Do individuals from the same litter tend to be similar? (3) Do sex effect differ by litter.

let's remove any individual with missing data:
<<>>=
mouse=na.omit(mouse)
@
We might first take an 'empirical' tack on the question (this is not necessary for the lme modelling, but it is interesting).
Lets fit a model for the weight on day 11, ignoring any interdependence between littermates.
Then look whether there is any signature of dependence in the residuals. First fit the model:
<<>>=
fit=lm(wt11~as.factor(sex)+mweight+lsize, data=mouse)
@
To look at autocorrelation recall the definition of correlation: $cor(x,y)=(x-\mu_x) (y-\mu_y)/\sigma_x \sigma_y$.
The following bit of R-code will will calculate the autocorrelation-matrix among all residuals:
<<>>=
scres=(resid(fit)-mean(resid(fit)))/sd(resid(fit))
rcor=outer(scres,scres)
@
And here is one way to flag all littermates (with a 1, and all non-littermates or 'self-comparison' with 0):
<<>>=
mat=outer(mouse$cage, mouse$cage, "-")
mat[mat!=0]=-1
mat=mat+1
diag(mat)=0
@
With this it is easy to calculate the within-litter autocorrelation:
<<>>=
mean(rcor[mat==1])
@
There is clearly a substantial interdependence.

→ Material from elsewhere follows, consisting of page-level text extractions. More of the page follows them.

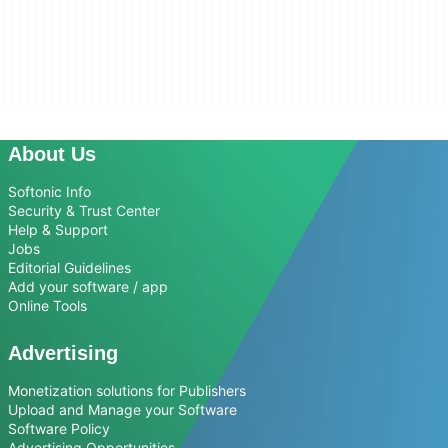
About Us
Softonic Info
Security & Trust Center
Help & Support
Jobs
Editorial Guidelines
Add your software / app
Online Tools
Advertising
Monetization solutions for Publishers
Upload and Manage your Software
Software Policy
Advertising Opportunities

Now lets model the interdependence specifically (and using weight at day 5 as a covariate. To do
this we use the \textbf{lme}-function in the
\textbf{nlme}-package:
<<>>=
library(nlme)
fit=lme(wt11~as.factor(sex)+wt5+mweight+lsize, random=~1|cage, data=mouse)
@
The above is the random-intercept model. \\
Excersize: use summary() to look at the fitted model. What is your interpretation? Advanced Q: What's up
with the degrees-of-freedom for the fixed effects (hint: think of split-plot vs randomized block design)?

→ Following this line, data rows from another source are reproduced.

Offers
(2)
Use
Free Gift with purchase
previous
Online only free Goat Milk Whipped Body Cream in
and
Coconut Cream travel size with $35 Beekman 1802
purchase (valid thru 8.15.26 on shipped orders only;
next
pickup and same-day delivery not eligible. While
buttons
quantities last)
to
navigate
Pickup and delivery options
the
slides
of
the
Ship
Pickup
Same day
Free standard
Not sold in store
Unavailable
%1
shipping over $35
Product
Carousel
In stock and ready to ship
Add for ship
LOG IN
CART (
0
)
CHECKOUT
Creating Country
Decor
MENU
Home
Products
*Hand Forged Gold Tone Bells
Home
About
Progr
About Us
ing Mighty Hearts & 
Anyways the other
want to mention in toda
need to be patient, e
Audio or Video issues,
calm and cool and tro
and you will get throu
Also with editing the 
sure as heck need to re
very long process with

Usually we may want to look at whether there is random variability in other parameters. For instance,
we may be interestedin asking: Do mothers who have unusually large female offspring also tend to
have unusually large offspring for the litter size?
To do this (and make sure that
R manages to converge on good values), we have to change some control-parameters in the model:
<<>>=
fit=lme(wt11~as.factor(sex)+wt5+lsize, random=~as.factor(sex)+lsize|cage,
data=mouse, control=lmeControl(maxIter=500,msMaxIter=500, opt="optim"))
@
Excersize: use summary() and random.effects() to answer:
\textit{Do mothers who have unusually large female offspring also tend to
have unusually large offspring for the litter size?}

To examine the model fit, we can use:
<<>>=
plot(fit, wt11 ~ fitted(.) | cage, abline = c(0,1))
@

\subsection*{repeated measures}
Of course, the full data-set is really a repeated measures data set (each individual was weighed on
many occations). mle() can help us the full model if we want to (we first reshape the data):

<<>>=
mouse2=reshape(mouse, idvar="ind", varying=list(names(mouse)[7:18]),
        v.names="wt", direction="long", times=c(0,1,2,3,4,5,7,9,11,13,15, 18))
fit=lme(wt~as.factor(sex)+time+lsize, random=~time|cage/ind,
     data=mouse2, control=lmeControl(maxIter=500,msMaxIter=500, opt="optim"))
@

Iterpret the result (NB! |cage/ind means that individual is nested within cage). Is
most of the random variation in growth at the maternal level or the individual level?
\end{document}